On March 3, 2025, Danone North America PBC filed a lawsuit against Lifeway and each of the members of its Board of Directors, including Ms. Smolyansky, in the Circuit Court of Cook County, Illinois, Law Division. The lawsuit alleges that the Issuer's directors breached their fiduciary duty of loyalty by choosing to enrich Ms. Smolyansky and entrench themselves as directors by knowingly approving the Smolyansky Share Issuance in violation of the Shareholder Agreement. The lawsuit also alleges that the Issuer and Ms.

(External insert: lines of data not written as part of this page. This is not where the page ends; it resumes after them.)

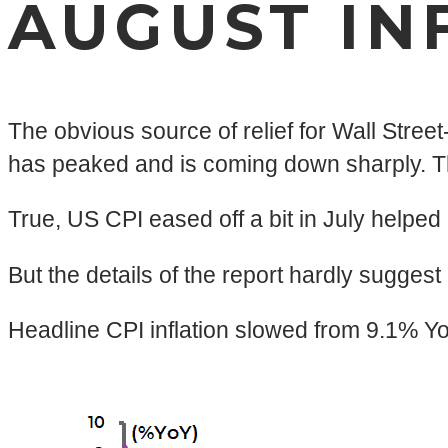
AUGUST IN
The obvious source of relief for Wall Street
has peaked and is coming down sharply. Thi
True, US CPI eased off a bit in July helped
But the details of the report hardly suggest
Headline CPI inflation slowed from 9.1% Y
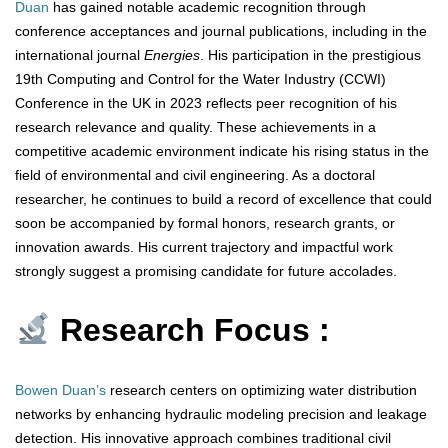
Duan
has gained notable academic recognition through
conference acceptances and journal publications, including in the
international journal
Energies
. His participation in the prestigious
19th Computing and Control for the Water Industry (CCWI)
Conference in the UK in 2023 reflects peer recognition of his
research relevance and quality. These achievements in a
competitive academic environment indicate his rising status in the
field of environmental and civil engineering. As a doctoral
researcher, he continues to build a record of excellence that could
soon be accompanied by formal honors, research grants, or
innovation awards. His current trajectory and impactful work
strongly suggest a promising candidate for future accolades.
Research Focus :
Bowen Duan’s
research centers on optimizing water distribution
networks by enhancing hydraulic modeling precision and leakage
detection. His innovative approach combines traditional civil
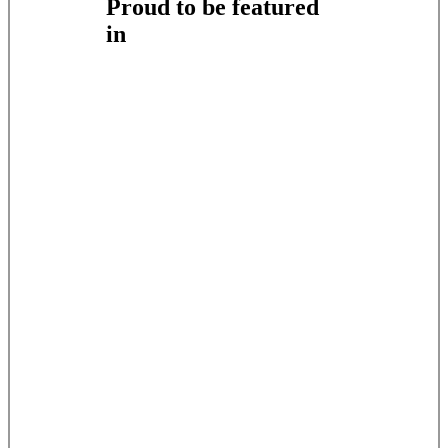
Proud to be featured
in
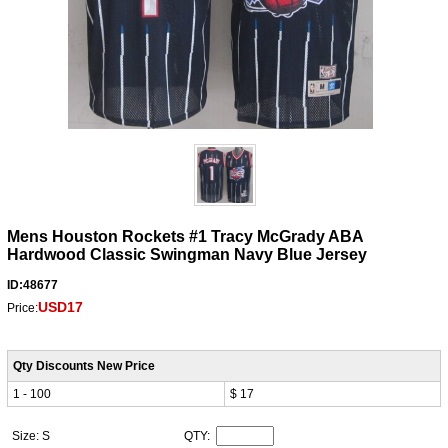
Mens Houston Rockets #1 Tracy McGrady ABA
Hardwood Classic Swingman Navy Blue Jersey
ID:48677
USD17
Price:
Qty Discounts New Price
1 - 100
$ 17
Size: S
QTY:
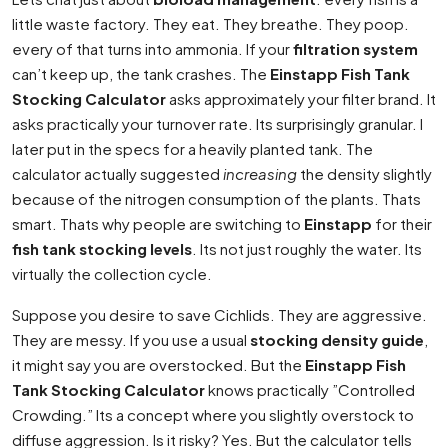
little waste factory. They eat. They breathe. They poop.
every of that turns into ammonia. If your
filtration system
can’t keep up, the tank crashes. The
Einstapp Fish Tank
Stocking Calculator
asks approximately your filter brand. It
asks practically your turnover rate. Its surprisingly granular. I
later put in the specs for a heavily planted tank. The
calculator actually suggested
increasing
the density slightly
because of the nitrogen consumption of the plants. Thats
smart. Thats why people are switching to
Einstapp
for their
fish tank stocking levels
. Its not just roughly the water. Its
virtually the collection cycle.
Suppose you desire to save Cichlids. They are aggressive.
They are messy. If you use a usual
stocking density guide
,
it might say you are overstocked. But the
Einstapp Fish
Tank Stocking Calculator
knows practically ”Controlled
Crowding.” Its a concept where you slightly overstock to
diffuse aggression. Is it risky? Yes. But the calculator tells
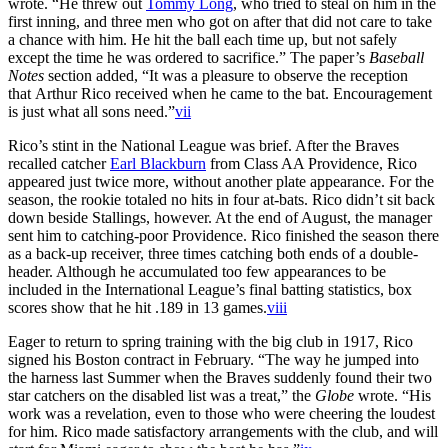
wrote. “He threw out
Tommy Long
, who tried to steal on him in the
first inning, and three men who got on after that did not care to take
a chance with him. He hit the ball each time up, but not safely
except the time he was ordered to sacrifice.” The paper’s
Baseball
Notes
section added, “It was a pleasure to observe the reception
that Arthur Rico received when he came to the bat. Encouragement
is just what all sons need.”
vii
Rico’s stint in the National League was brief. After the Braves
recalled catcher
Earl Blackburn
from Class AA Providence, Rico
appeared just twice more, without another plate appearance. For the
season, the rookie totaled no hits in four at-bats. Rico didn’t sit back
down beside Stallings, however. At the end of August, the manager
sent him to catching-poor Providence. Rico finished the season there
as a back-up receiver, three times catching both ends of a double-
header. Although he accumulated too few appearances to be
included in the International League’s final batting statistics, box
scores show that he hit .189 in 13 games.
viii
Eager to return to spring training with the big club in 1917, Rico
signed his Boston contract in February. “The way he jumped into
the harness last Summer when the Braves suddenly found their two
star catchers on the disabled list was a treat,” the
Globe
wrote. “His
work was a revelation, even to those who were cheering the loudest
for him. Rico made satisfactory arrangements with the club, and will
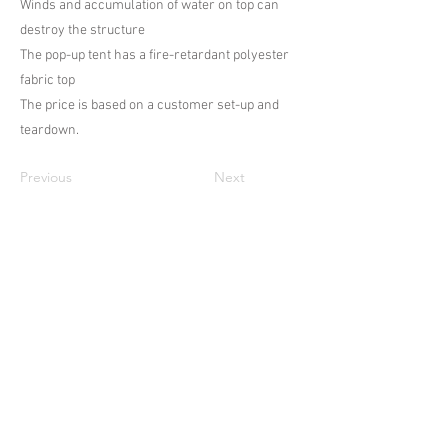
Winds and accumulation of water on top can
destroy the structure
The pop-up tent has a fire-retardant polyester
fabric top
The price is based on a customer set-up and
teardown.
Previous
Next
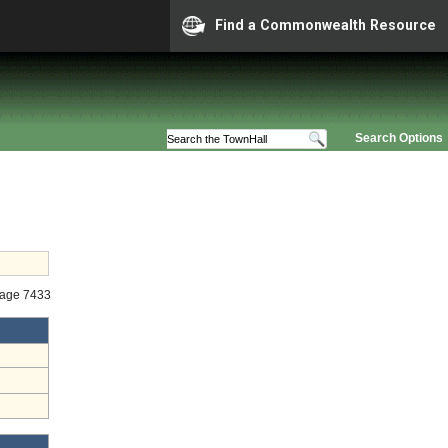
Find a Commonwealth Resource
Search Options
tage 7433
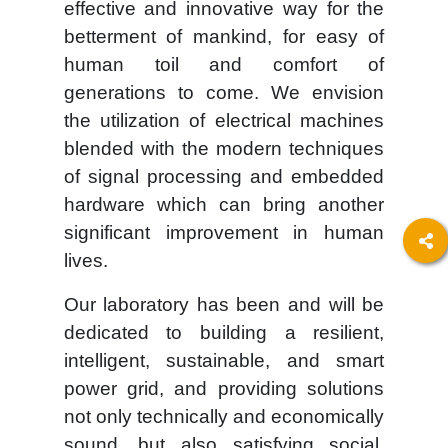
effective and innovative way for the
betterment of mankind, for easy of
human toil and comfort of
generations to come. We envision
the utilization of electrical machines
blended with the modern techniques
of signal processing and embedded
hardware which can bring another
significant improvement in human
lives.
Our laboratory has been and will be
dedicated to building a resilient,
intelligent, sustainable, and smart
power grid, and providing solutions
not only technically and economically
sound, but also satisfying social,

Smolyansky committed a breach of contract by violating the Shareholder Agreement through the Smolyansky Share Issuance (and, in the alternative, that their conduct was barred by promissory estoppel).
As stated in Danone North America PBC's initial notice letter sent to Lifeway following the Smolyansky Share Issuance and previously reported in Amendment No. 7, Danone North America PBC intends to hold Ms. Smolyansky and the Issuer's Board of Directors liable for their breaches of fiduciary duties. The Reporting Persons waive none of their rights under the Shareholder Agreement, and demand that Lifeway and Ms. Smolyansky comply with their respective longstanding, legally required obligations by rescinding the Smolyansky Share Issuance and committing to abide by the Shareholder Agreement.
The Reporting Persons intend to continue to vigorously pursue the claims set forth in the lawsuit and any related claims, and to continue to assert and enforce their rights under the Shareholder Agreement. The Reporting Persons may in the future take any actions in connection therewith that they deem appropriate. |
SIGNATURE | |
After reasonable inquiry and to the best of my knowledge and belief, I certify that the information set forth in this statement is true, complete and correct.